Lesetext:
· · · · · · ·

6-Zacker mit einem Würfel als Grundkörper

Der sechsseitige, regelmäßige Grundkörper ist trivial. Für Kinder lässt sich ein solcher Stern recht einfach bauen. Als Grundkörper nimmt man einen Würfel, bspw. mit einer Kantenlänge von 4 cm. Beim Aufzeichnen der Mantelfläche sollten Klebefalze bedacht werden. In jede Seitenfläche ist ein mittiger Kreis mit einem Radius von 1,5 cm zu schneiden, um die Zacken von Innen hindurch führen zu können. Die sechs Zacken schneidet man aus einem Kreis mit einem Radius von 7 cm aus. Für jede Zacke bedarf es eines Kreissegments von 54°.

26-Zacker mit Grundkörper eines Rhombenkuboktaeder

Um aus einem würfelförmigen Grundkörper einen 26-flächigen Rhombenkuboktaeder zu erzeugen, ersetzt man jede der sechs quadratischen Seitenflächen des Würfels durch jeweils drei kleinere, L-förmig angeordnete Quadrate. Dadurch entstehen insgesamt 18 neue quadratische Flächen. Die ursprünglichen Ecken des Würfels werden durch Dreiecke ersetzt, die zwischen den angrenzenden kleinen Quadraten aufgespannt werden. Auf diese Weise erhält der Rhombenkuboktaeder zusätzlich 8 dreieckige Flächen. Insgesamt besitzt der so entstandene Körper also 18 quadratische und 8 dreieckige Flächen, was zu den insgesamt 26 Flächen führt.

· · · · · · ·

Vorliegende Einträge:
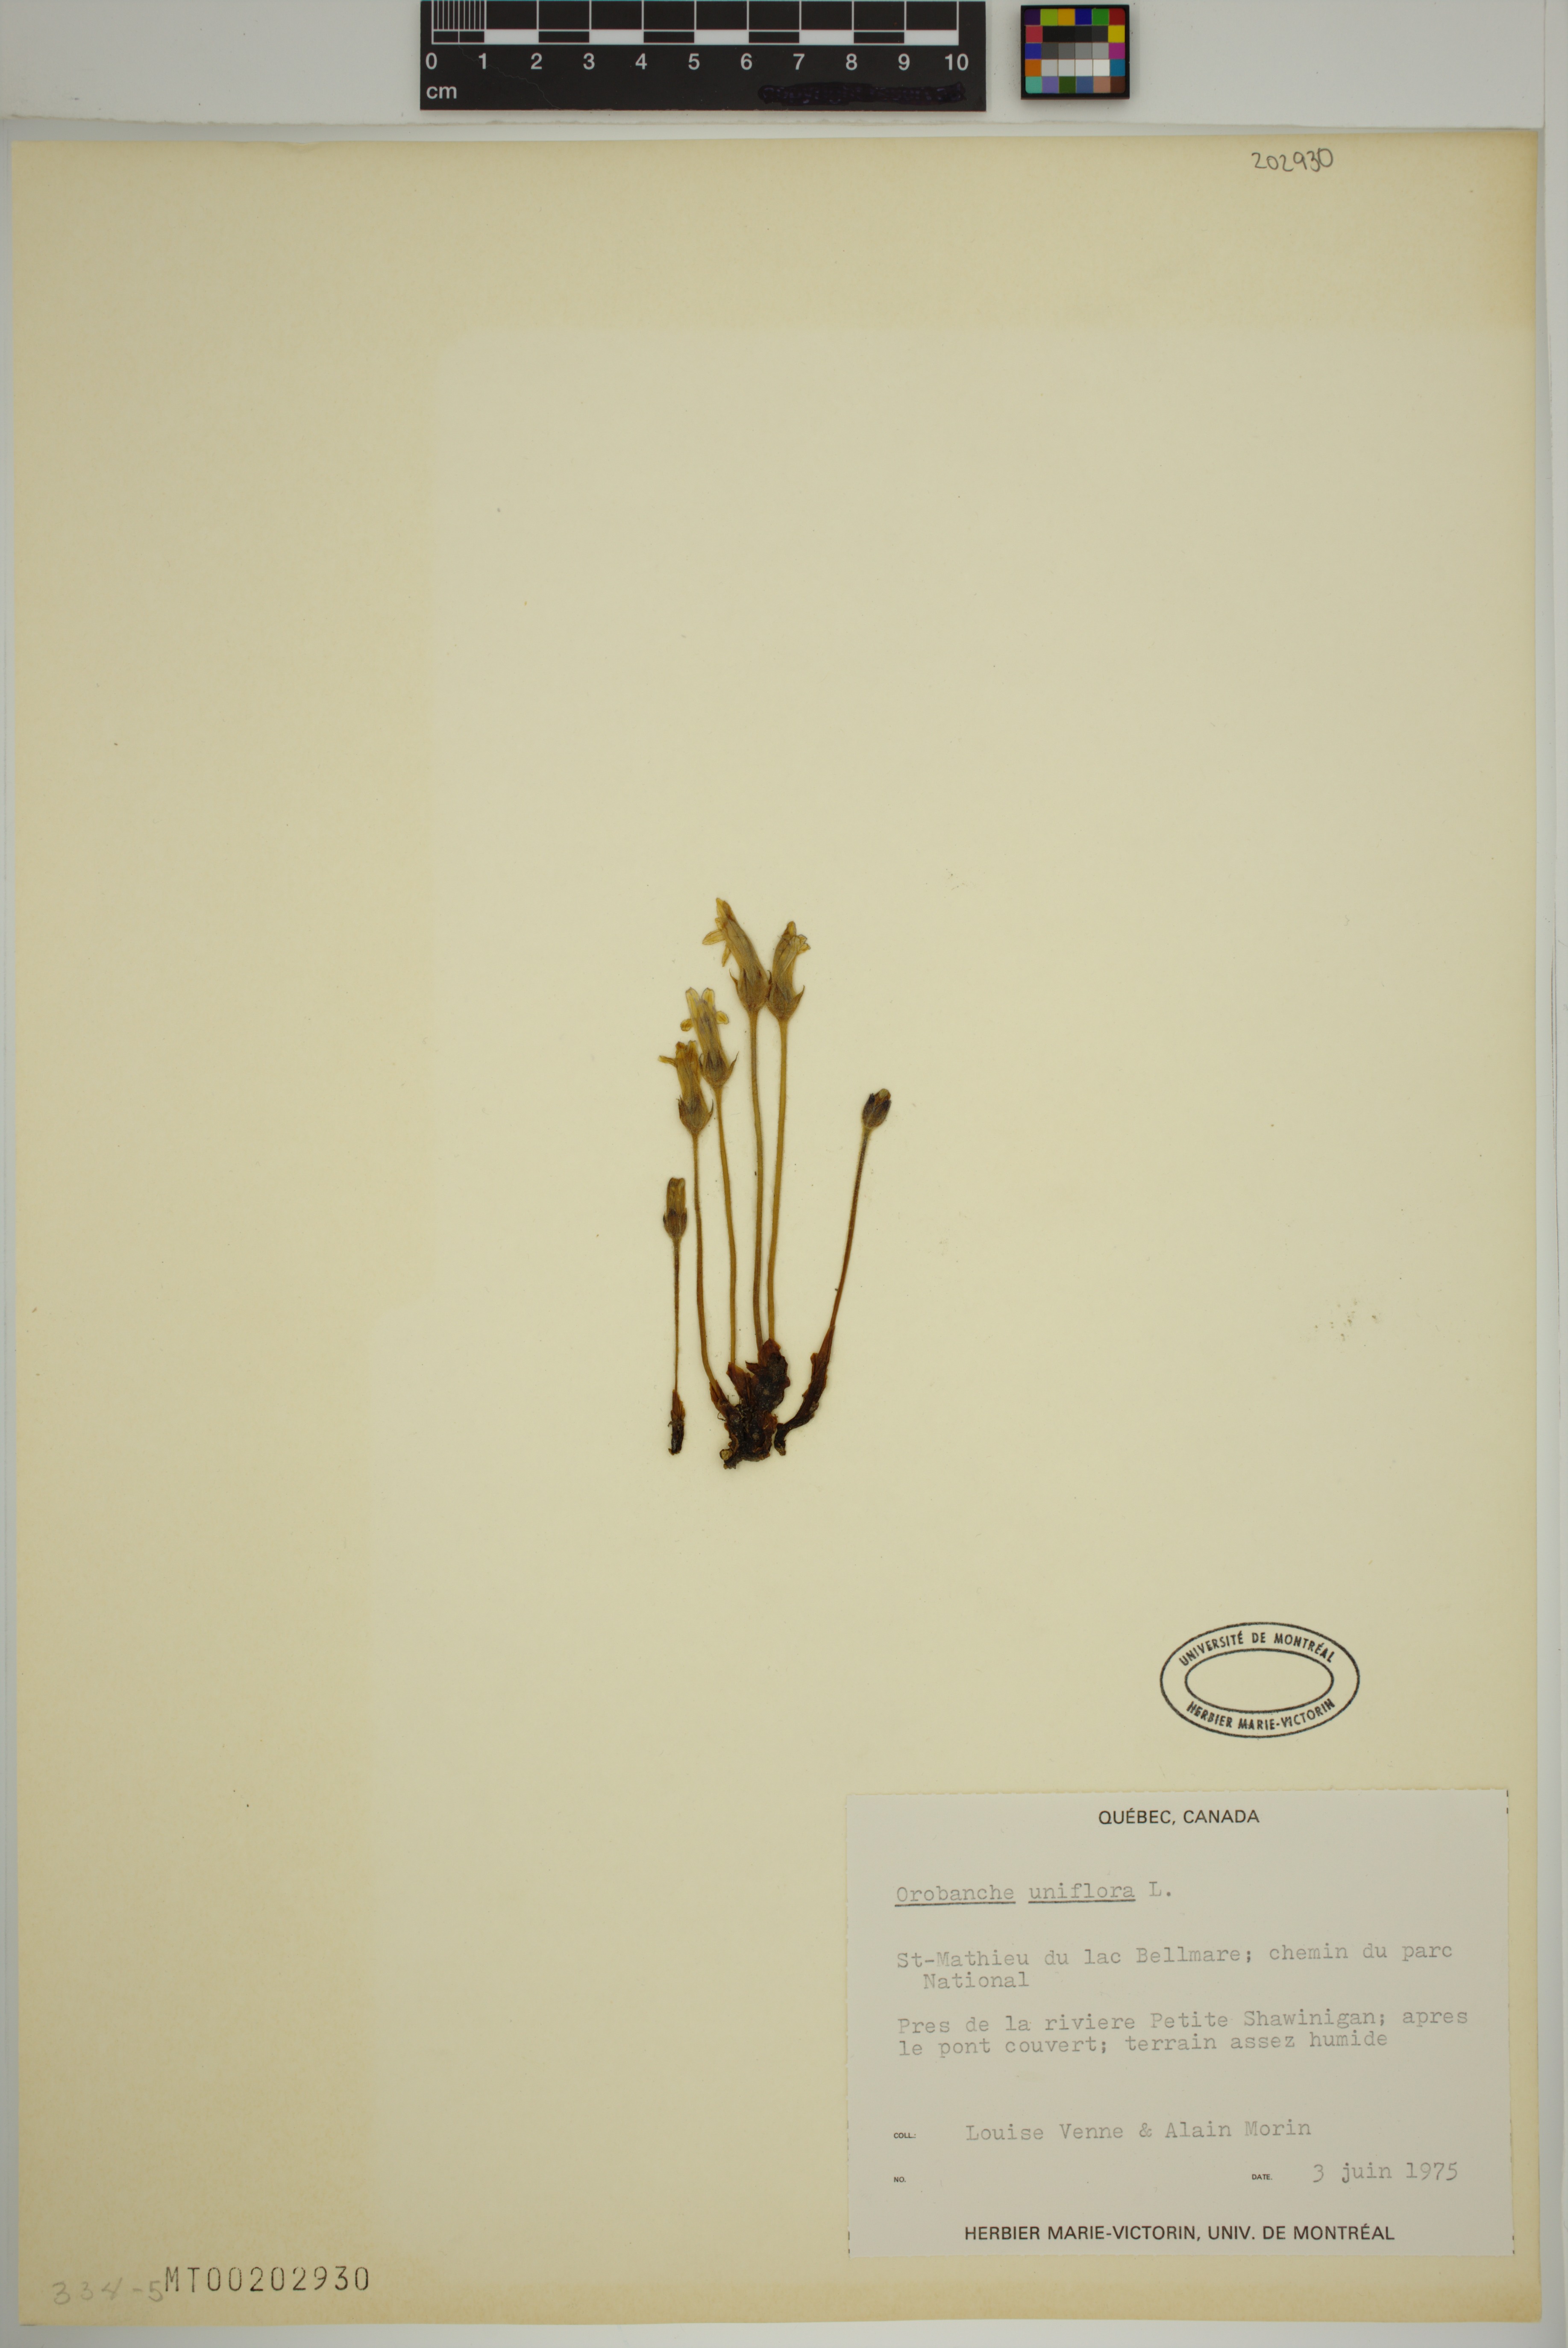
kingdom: Plantae
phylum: Tracheophyta
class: Magnoliopsida
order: Lamiales
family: Orobanchaceae
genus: Aphyllon
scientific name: Aphyllon uniflorum
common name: One-flowered broomrape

· · · · · · ·

Aufgaben:
**a)** Warum schneidet man laut dem Lesetext beim 6-Zacker in jede Seitenfläche des Würfels einen mittigen Kreis?
**b)** Wiederholen Sie alle Einträge mit den Namensangaben zu Lebewesen vom Reich bis zum Trivialnamen wortgetreu und Zeile für Zeile, aber ohne die Bilder.

Lösungen:
**a)** Durch diese Kreise mit einem Radius von 1,5 cm lassen sich die Zacken von innen hindurchführen.

**b)**
kingdom: Plantae
phylum: Tracheophyta
class: Magnoliopsida
order: Lamiales
family: Orobanchaceae
genus: Aphyllon
scientific name: Aphyllon uniflorum
common name: One-flowered broomrape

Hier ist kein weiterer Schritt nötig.